For (1):
Add the following dependency:
<dependency>
<groupId>com.azure</groupId>
<artifactId>azure-analytics-synapse-spark</artifactId>
<version>1.0.0-beta.4</version>
</dependency>
<dependency>
<groupId>com.azure</groupId>
<artifactId>azure-identity</artifactId>
</dependency>
With below sample code:
import com.azure.analytics.synapse.spark.SparkBatchClient;
import com.azure.analytics.synapse.spark.SparkClientBuilder;
import com.azure.analytics.synapse.spark.models.SparkBatchJob;
import com.azure.analytics.synapse.spark.models.SparkBatchJobOptions;
import com.azure.identity.DefaultAzureCredentialBuilder;
import java.util.*;
public class SynapseService {
private final SparkBatchClient batchClient;
public SynapseService() {
batchClient = new SparkClientBuilder()
.endpoint("https://xxxx.dev.azuresynapse.net/")

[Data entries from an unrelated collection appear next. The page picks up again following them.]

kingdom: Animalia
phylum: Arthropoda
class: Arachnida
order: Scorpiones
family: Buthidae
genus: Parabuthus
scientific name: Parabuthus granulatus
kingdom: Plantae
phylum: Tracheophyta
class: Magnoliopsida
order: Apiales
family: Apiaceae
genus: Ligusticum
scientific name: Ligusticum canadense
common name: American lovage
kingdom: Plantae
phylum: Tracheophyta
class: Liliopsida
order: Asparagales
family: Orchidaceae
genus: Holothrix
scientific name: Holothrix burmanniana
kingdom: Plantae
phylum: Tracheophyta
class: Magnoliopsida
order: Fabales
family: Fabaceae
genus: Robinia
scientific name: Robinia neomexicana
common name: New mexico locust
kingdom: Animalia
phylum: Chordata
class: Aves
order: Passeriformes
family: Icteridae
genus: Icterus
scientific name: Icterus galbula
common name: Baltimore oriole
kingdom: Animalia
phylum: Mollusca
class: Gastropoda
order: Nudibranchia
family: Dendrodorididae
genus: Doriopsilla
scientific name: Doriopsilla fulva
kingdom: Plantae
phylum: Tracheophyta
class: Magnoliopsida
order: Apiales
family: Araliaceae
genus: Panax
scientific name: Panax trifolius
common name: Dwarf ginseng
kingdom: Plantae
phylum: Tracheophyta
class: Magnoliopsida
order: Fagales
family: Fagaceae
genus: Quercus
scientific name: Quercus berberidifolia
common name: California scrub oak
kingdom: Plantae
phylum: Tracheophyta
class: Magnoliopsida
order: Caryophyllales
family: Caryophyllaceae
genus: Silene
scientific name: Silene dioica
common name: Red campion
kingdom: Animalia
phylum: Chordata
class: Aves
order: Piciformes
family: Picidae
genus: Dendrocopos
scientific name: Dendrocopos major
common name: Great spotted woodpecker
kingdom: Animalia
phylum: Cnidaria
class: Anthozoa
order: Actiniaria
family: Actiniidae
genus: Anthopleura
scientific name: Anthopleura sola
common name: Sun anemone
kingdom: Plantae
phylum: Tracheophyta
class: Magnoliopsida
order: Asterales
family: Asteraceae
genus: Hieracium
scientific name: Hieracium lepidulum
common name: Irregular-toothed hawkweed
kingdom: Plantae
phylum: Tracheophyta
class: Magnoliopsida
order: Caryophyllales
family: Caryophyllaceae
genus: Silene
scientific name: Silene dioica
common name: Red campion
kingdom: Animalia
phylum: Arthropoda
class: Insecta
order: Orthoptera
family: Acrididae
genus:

.sparkPoolName("TestPool")
.credential(new DefaultAzureCredentialBuilder().build())
.buildSparkBatchClient();
}
public SparkBatchJob submitSparkJob(String name, String mainFile, String mainClass, List<String> arguments, List<String> jars) {
SparkBatchJobOptions options = new SparkBatchJobOptions()
.setName(name)
.setFile(mainFile)
.setClassName(mainClass)
.setArguments(arguments)
.setJars(jars)
.setExecutorCount(3)
.setExecutorCores(4)
.setDriverCores(4)
.setDriverMemory("6G")
.setExecutorMemory("6G");
return batchClient.createSparkBatchJob(options);
}
/**
* All possible Livy States: https://learn.microsoft.com/en-us/rest/api/synapse/data-plane/spark-batch/get-spark-batch-jobs#livystates
*
* Some of the values: busy, dead, error, idle, killed, not_Started, recovering, running, shutting_down, starting, success
* @param id
* @return
*/
public SparkBatchJob getSparkJob(int id, boolean detailed) {
return batchClient.getSparkBatchJob(id, detailed);
}
/**
* Cancels the ongoing synapse spark job
* @param jobId id of the synapse job
*/
public void cancelSparkJob(int jobId) {
batchClient.cancelSparkBatchJob(jobId);
}
}
And finally submit the spark-job:
SynapseService synapse = new SynapseService();
synapse.submitSparkJob("TestJob",
"abfss://builds@xxxx.dfs.core.windows.net/core/jars/main-module_2.12-1.0.jar",
"com.xx.Main",
Collections.emptyList(),
Arrays.asList("abfss://builds@xxxx.dfs.core.windows.net/core/jars/*"));
Finally, you will need to provide the necessary role in:
- Open Synapse Analytics Studio
- Manage -> Access Control
- Provide the role
Synapse Compute Operator
and Synapse Compute Operator
to the caller
To answer question-2:
When jobs are submitted in synapse via jars, they are equivalent to spark-submit
. So all the jobs are agnostic of each other and do not share each other's dependencies.